Мориарти швырнул бумагу ему в лицо, чуть не повредив прекрасные профессорские усы, а Ницше продолжал хохотать, пока совсем не обессилел.
Потом, когда Мориарти немного успокоился, они снова занялись сексом.
***
После секса Ницше пригласил Мориарти на бал, а Мориарти сказал:
— Спасибо, я не танцую.
— Не верь богам, которые не танцуют, — пробормотал Ницше себе под нос.
—Что-что? — переспросил Мориарти.
— Мне больше некого пригласить, Вагнер меня игнорирует.
— Да любой сочтет за честь пойти с вами на бал! Обратите внимание на стада влюбленных в вас студентов.
— В стадах нет ничего привлекательного, даже если они бегут вслед за тобой, — огорченно прошептал Ницше.
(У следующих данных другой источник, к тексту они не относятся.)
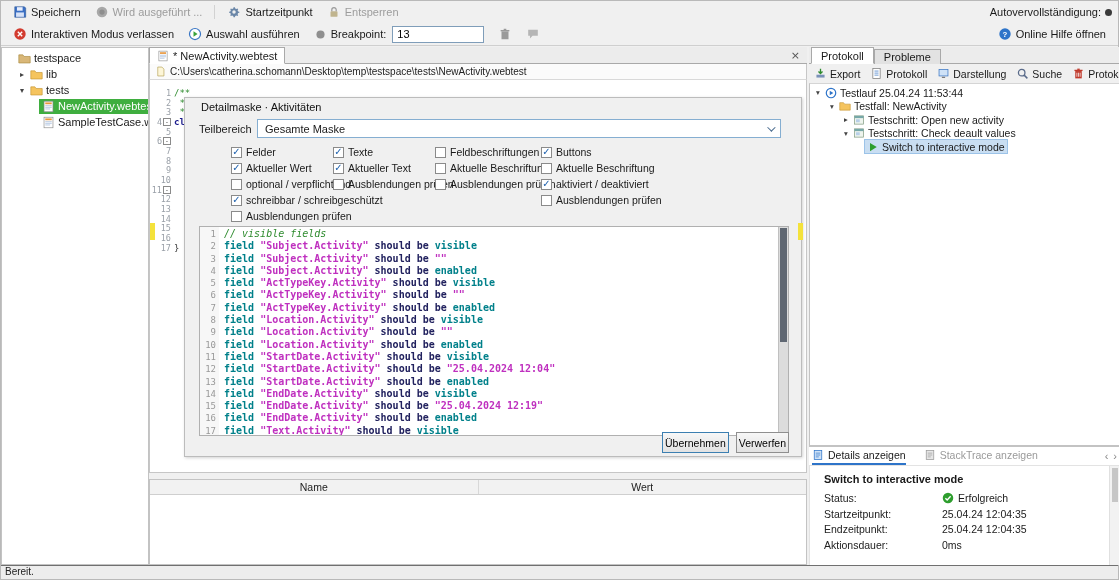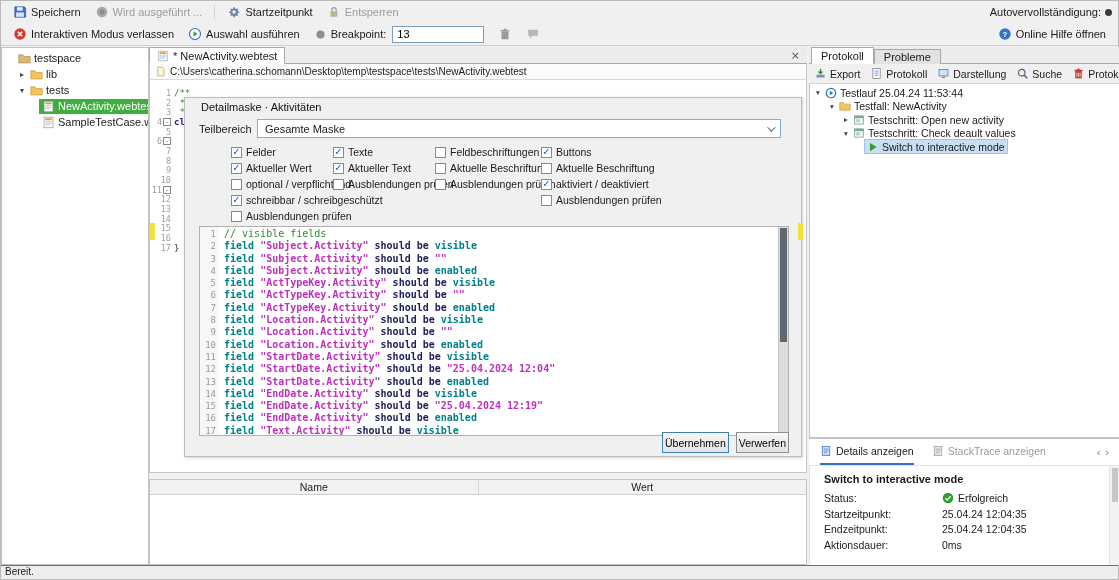"// visible fields" .c-com { font-style: none -> italic }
У него сильно болела голова.
***
После секса Мориарти ушел в душ, а Ницше внезапно вспомнил, как хотел написать трактат по классической филологии «Движение мыслей», книга уже была набрана в типографии, и вдруг в Лондоне вышло «Движение астероидов». Ницше тогда разбрасывал гранки трактата в бессилии, посчитав такое название плагиатом.
— Как думаете, стоит ли мне продать опиумные плантации в Вест-Индии? — спросил Мориарти, заходя в спальню свежим, чистым, в бархатном черном халате и с коробкой прекрасных гавайских сигар. — О, у вас так зажглись глаза, когда я заговорил об опиуме, но как знать, подарю я вам немного или нет.
— Я думаю о том, что тот, кто имеет «зачем» жить, сможет вынести любое «как», — ответил Ницше. И тоже пошел в душ.
***
1863 год
После третьего секса Мориарти решил спросить у этого приятного молодого человека, как его зовут. Мориарти мог бы спросить сразу, но как джентльмен предоставил две попытки другому джентльмену.
— Меня зовут Ницше. Фридрих Ницше, — ответил тот. — А вас?
— Джеймс Мориарти, эсквайр.
— Чему бы вы хотели посвятить себя, какой великой цели, сэр? У вас феноменальные способности к точным наукам.
Это был намек на то, что в сексе Мориарти точен как часы.
— Знаете, я думал о преступном мире, — помолчав, промолвил Мориарти. — Что если взять его под контроль и править, как Наполеон?
— Только не закончите как Наполеон. Вы намерены править всем миром?
— Пока что ограничусь Лондоном. Лондон будет… — Он сказал бы: «Лондон будет моей чашкой Петри», но на тот момент она еще не была изобретена, и поэтому сказал так: — Лондон будет пробным камнем. Потом пойдут круги.
— Прежде чем начинать столь великое дело, совершите вивисекцию совести, — хмыкнул Ницше.
— Разве это проблема? — удивился Мориарти.
Они смотрели друг другу в глаза, и бездна всматривалась в них самих.